It’s not that there isn’t enough food in the world, the challenge is access to it
When we speak of the ‘slow violence’ of hunger and food insecurity, the phrase is often used to describe how starvation is ‘experienced in private, incremental and accretive ways – that are often invisible’. This ‘slow violence’ inevitably impacts even more seriously on children than it does on adults.
Food and nutrition insecurity casts a long shadow across the life course and contributes towards the intergenerational transfer of poverty, malnutrition, and ill-health. Lack of nutrition not only stunts physical growth, but also mental growth, negatively impacting a child’s ability to study and learn.
With World Hunger Day observed, suggests Andra Nel, CSI Manager at KFC, it is clear that getting food aid right has never been more critical.
“It has become vital that we look at the social compact and have the public, private and NGO sectors join forces to build out a targeted and sustainable network of feeding schemes – ones that target and reach the most vulnerable,” she says.
The benefits of interventions focused on children are huge – and include strengthened immune systems, improved physical and cognitive ability, better performance in school, and ultimately in improved health and economic capacity in adult life.
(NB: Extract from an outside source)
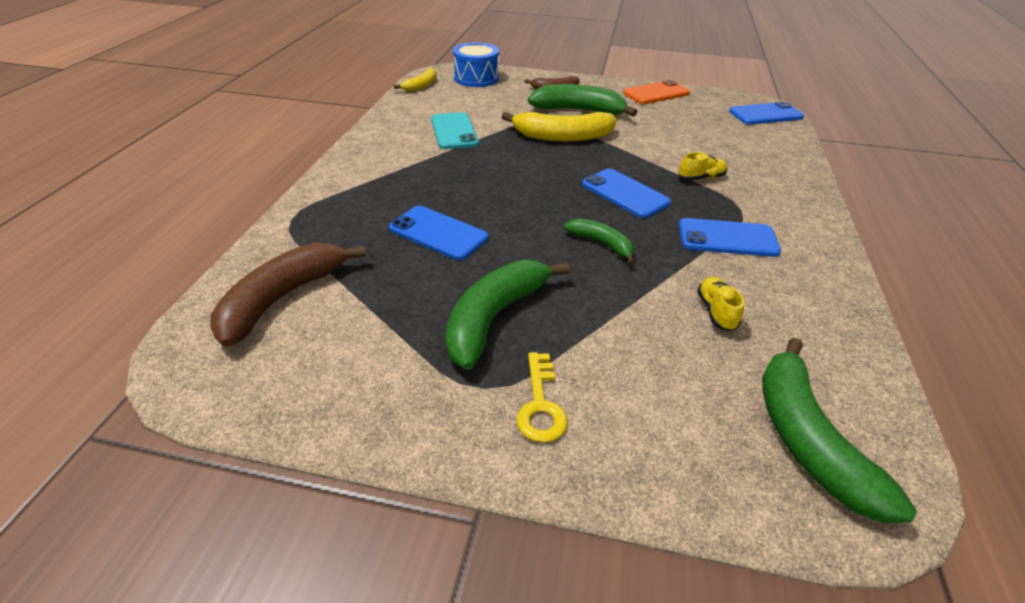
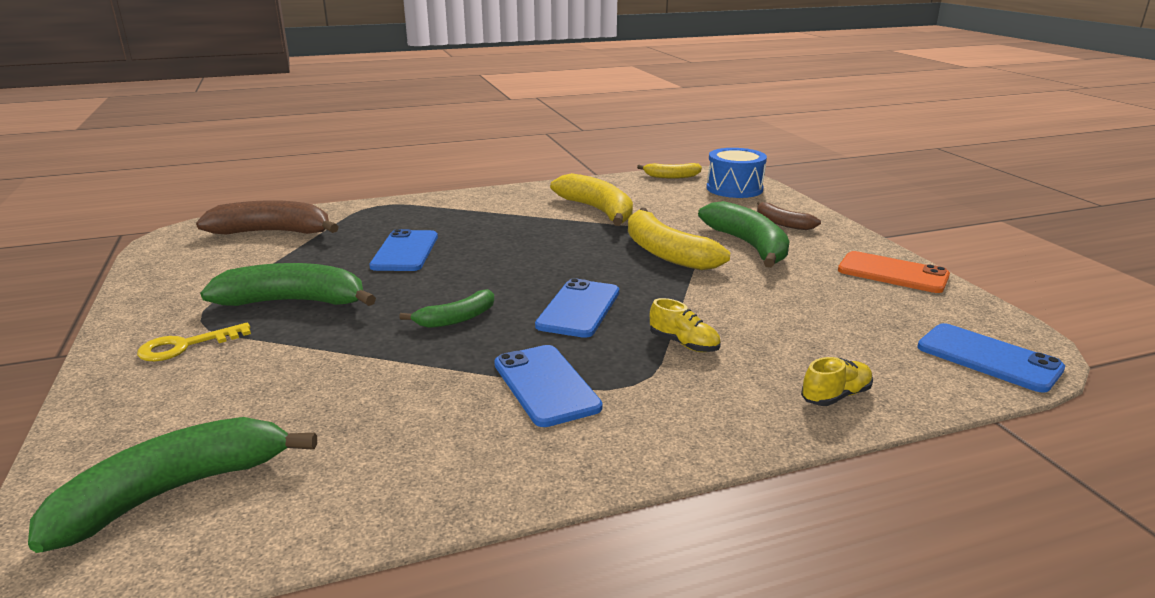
camera: 60 degrees right, 15 degrees down
turquoise phone [431,112,479,149] -> yellow banana [550,173,633,226]
green banana [564,218,635,265] -> green banana turned 45 degrees clockwise [399,289,494,328]
yellow shoe [697,276,744,332] -> yellow shoe moved to [801,357,873,406]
“Children who receive a meal at school are more likely to be able to concentrate, participate and learn,” adds Nel. As such, non-government and government feeding schemes have a crucial role to play in alleviating crisis situations.
“KFC’s Add Hope initiative plays a key role here, providing some 30-million meals per year to over 150 000 children, while supporting more than 140 different non-profit organisations and contributing millions through a percentage of our profits each year – to extend the positive impact of customer donations in our restaurants.”
In addition to this, KFC in South Africa has directly distributed 775 tons of food – some five million meals, as well as 45 603 emergency food parcels – during the Covid-19 pandemic. This has been done across all nine provinces and 1 616 supported locations, where the business continues to receive numerous requests for food support outside of its network.
“We have a critical responsibility to act in the interest of South Africa and this means continuing to support the communities which we serve, as well as amplifying efforts at such a critical time, through our Add Hope programme,” says Nel.
“Everyone has a role to play – the consumer, NGO, big corporate, small business and government. We can make a big difference if we tackle this together. But we must remember it is about more than food: hunger and poverty affect people’s health, education, dignity, and ability to live full productive lives. This creates a larger societal divide and impacts South Africa’s ability to move forward. Today, more than ever, we need to look at mechanisms that address the inequality in access to food – one that tackles transformation and ensures food is a basic right – especially for children.”
“For us this is a critical pillar where our aim is for Add Hope to liberate kids’ potential through nutritious meals, in every community we operate in, one R2 at a time,” says Nel.
As we commemorated World Hunger Day on the 28th of May, (#AccessEndsHunger) we must focus on collaborative efforts in civil society, business, and government to manage supply better and ensure that food is more accessible to those most vulnerable in our community!